There are all manner of fine points I’m skipping and would make wonderful Masters projects. Just what kind of data and what kind of smoothing and what statistical measures are affected and by what magnitude? All these questions are quantifiable and will make for fun puzzles. My experience with actual data and actual smoothing and typical measures shows that magnitude is large.
Now, without betraying any confidences, let me tell you of the latest in a long and growing string of bad examples. Two companies, one internationally known for their quantitative prowess, another even better known for its ability to make vast wads of money. Call them A (stats) and B (client). I did not work for either A or B, but know and advised certain parties.
B advertised and wondered how much of an effect this had on its measure of success.
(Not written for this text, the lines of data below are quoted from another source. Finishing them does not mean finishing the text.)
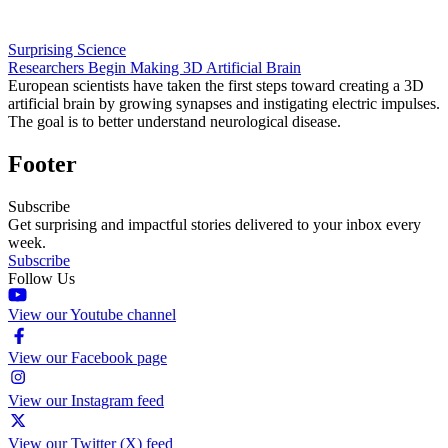
Surprising Science
Researchers Begin Making 3D Artificial Brain
European scientists have taken the first steps toward creating a 3D
artificial brain by growing synapses and instigating electric impulses.
The goal is to better understand neurological disease.
Footer
Subscribe
Get surprising and impactful stories delivered to your inbox every
week.
Subscribe
Follow Us
View our Youtube channel
View our Facebook page
View our Instagram feed
View our Twitter (X) feed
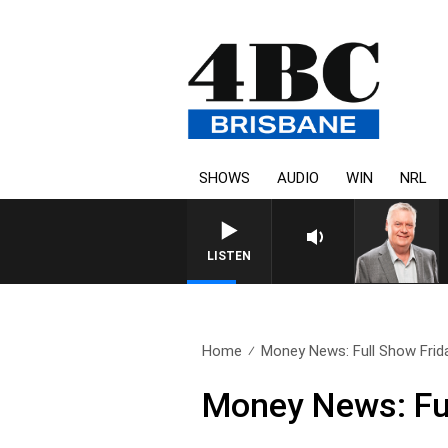
SHOWS
AUDIO
WIN
NRL
WEEKENDS WITH LUKE GRANT 
LISTEN
Home
Money News: Full Show Frida
Money News: Ful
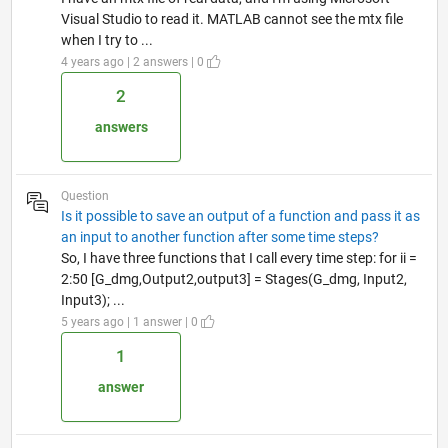
Visual Studio to read it. MATLAB cannot see the mtx file
when I try to ...
4 years ago | 2 answers | 0
2
answers
Question
Is it possible to save an output of a function and pass it as
an input to another function after some time steps?
So, I have three functions that I call every time step: for ii =
2:50 [G_dmg,Output2,output3] = Stages(G_dmg, Input2,
Input3); ...
5 years ago | 1 answer | 0
1
answer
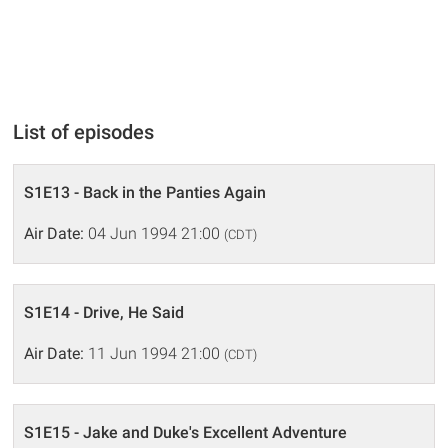
List of episodes
S1E13 - Back in the Panties Again
Air Date:
04 Jun 1994 21:00
(CDT)
S1E14 - Drive, He Said
Air Date:
11 Jun 1994 21:00
(CDT)
S1E15 - Jake and Duke's Excellent Adventure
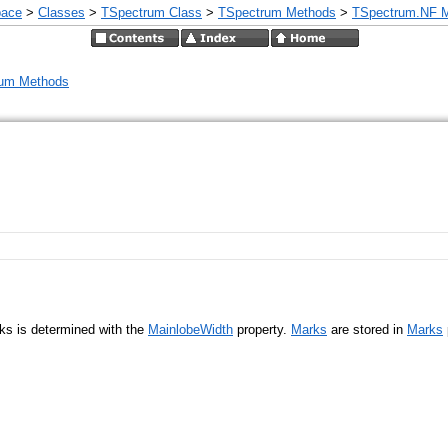
pace
>
Classes
>
TSpectrum Class
>
TSpectrum Methods
>
TSpectrum.NF 
um Methods
aks is determined with the
MainlobeWidth
property.
Marks
are stored in
Marks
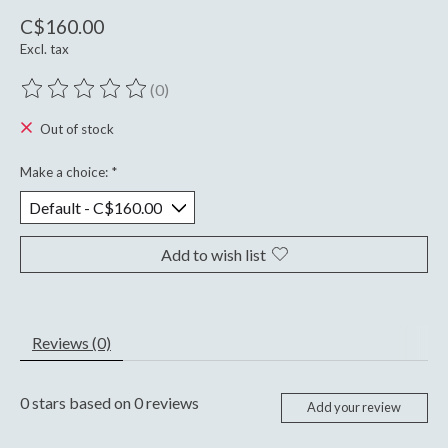
C$160.00
Excl. tax
(0)
The rating of this product is
0
out of 5
Out of stock
Make a choice:
*
Add to wish list
Reviews (0)
0
stars based on
0
reviews
Add your review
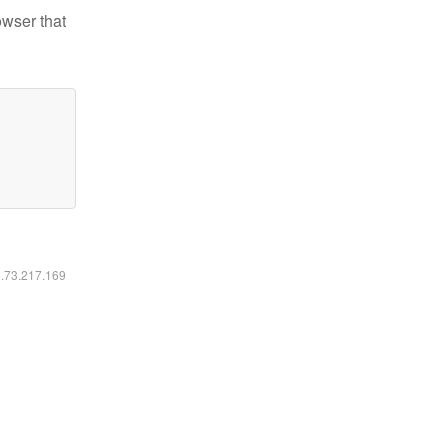
owser that
6.73.217.169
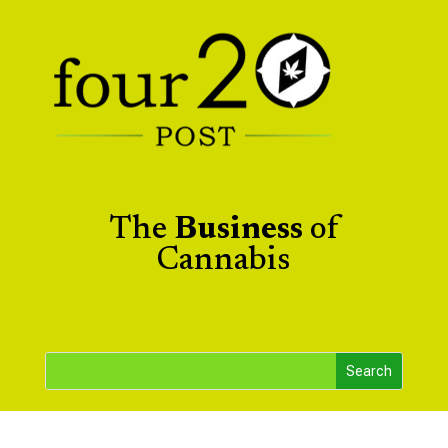
The
Business
of
Cannabis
A said they could tell, using sophisticated Bayesian models incorporating social media data.
Wowzee! Tell people you have busted open the secrets of social media and they will dump buckets of cold cash on you. Hint: everybody who says they have it figured out is either exaggerating to themselves or to their clients. (Say, that’s a pretty bold statement.)
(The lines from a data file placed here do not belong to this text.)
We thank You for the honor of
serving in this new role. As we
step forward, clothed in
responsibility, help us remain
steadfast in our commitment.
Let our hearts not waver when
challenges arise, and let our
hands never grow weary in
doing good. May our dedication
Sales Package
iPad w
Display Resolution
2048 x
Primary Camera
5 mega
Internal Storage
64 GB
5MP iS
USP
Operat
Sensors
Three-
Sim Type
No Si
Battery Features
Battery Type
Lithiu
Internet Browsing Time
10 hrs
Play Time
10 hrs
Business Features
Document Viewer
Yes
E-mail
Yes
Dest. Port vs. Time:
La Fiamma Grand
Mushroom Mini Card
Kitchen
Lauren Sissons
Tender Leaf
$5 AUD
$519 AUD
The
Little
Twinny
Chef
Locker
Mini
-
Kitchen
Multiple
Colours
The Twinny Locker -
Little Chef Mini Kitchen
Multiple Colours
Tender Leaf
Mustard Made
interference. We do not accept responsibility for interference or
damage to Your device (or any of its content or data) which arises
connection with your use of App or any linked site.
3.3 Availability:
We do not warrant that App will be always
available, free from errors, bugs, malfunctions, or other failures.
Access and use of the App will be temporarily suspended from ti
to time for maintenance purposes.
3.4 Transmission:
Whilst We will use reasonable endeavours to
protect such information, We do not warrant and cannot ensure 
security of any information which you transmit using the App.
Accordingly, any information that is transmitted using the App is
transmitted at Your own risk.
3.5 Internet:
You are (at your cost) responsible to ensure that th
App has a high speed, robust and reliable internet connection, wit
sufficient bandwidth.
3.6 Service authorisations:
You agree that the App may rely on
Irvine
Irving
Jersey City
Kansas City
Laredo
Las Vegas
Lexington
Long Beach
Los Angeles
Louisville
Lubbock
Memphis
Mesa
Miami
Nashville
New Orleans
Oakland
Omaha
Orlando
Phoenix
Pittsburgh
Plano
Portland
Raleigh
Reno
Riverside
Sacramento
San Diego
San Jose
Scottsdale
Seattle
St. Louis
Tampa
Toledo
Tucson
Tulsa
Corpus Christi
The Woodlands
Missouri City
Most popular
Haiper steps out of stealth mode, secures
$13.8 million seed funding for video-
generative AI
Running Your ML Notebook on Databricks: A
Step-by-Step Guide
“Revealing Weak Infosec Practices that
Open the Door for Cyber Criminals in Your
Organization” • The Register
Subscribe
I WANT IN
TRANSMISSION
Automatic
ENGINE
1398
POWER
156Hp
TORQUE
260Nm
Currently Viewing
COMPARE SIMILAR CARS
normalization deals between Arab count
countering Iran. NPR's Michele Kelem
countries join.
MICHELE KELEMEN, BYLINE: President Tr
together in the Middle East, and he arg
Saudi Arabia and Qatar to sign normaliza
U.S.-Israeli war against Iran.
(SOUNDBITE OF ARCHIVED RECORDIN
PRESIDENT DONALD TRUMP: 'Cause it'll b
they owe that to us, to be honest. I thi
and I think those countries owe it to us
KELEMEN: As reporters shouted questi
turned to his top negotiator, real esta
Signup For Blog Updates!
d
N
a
Anyway, smoothing occurred. And correlations greater than 0.95 were boasted of. I’m not kidding about this number. Company A really did brag of enormous “impacts” of its smoothed measures. And Company B believed them—because they wanted to believe. Sophisticated Bayesian models incorporating social media data! How could you go wrong?
The real correlations, using unsmoothed data, were near 0. Just as you’d expect them to be for such noisy data as “social media” predicting a company’s measure of success. Do you really think Twitter streams contain magic?
I told all involved. I explained pictures like those above. I was emphatic and clear. I stood neither to gain nor lose regardless of the decision. Only two people (at B) believed me, neither of whom were in a position to make decisions.
At least I am comforted that Reality is my friend here. The company’s will eventually realize, but probably never admit, that their measures are spurious. Because they will realize but not admit, these measures will be quietly abandoned…
…As soon as the next computer self-programmed big data machine learning artificially intelligent smart-phone-data algorithm comes along and seduces them.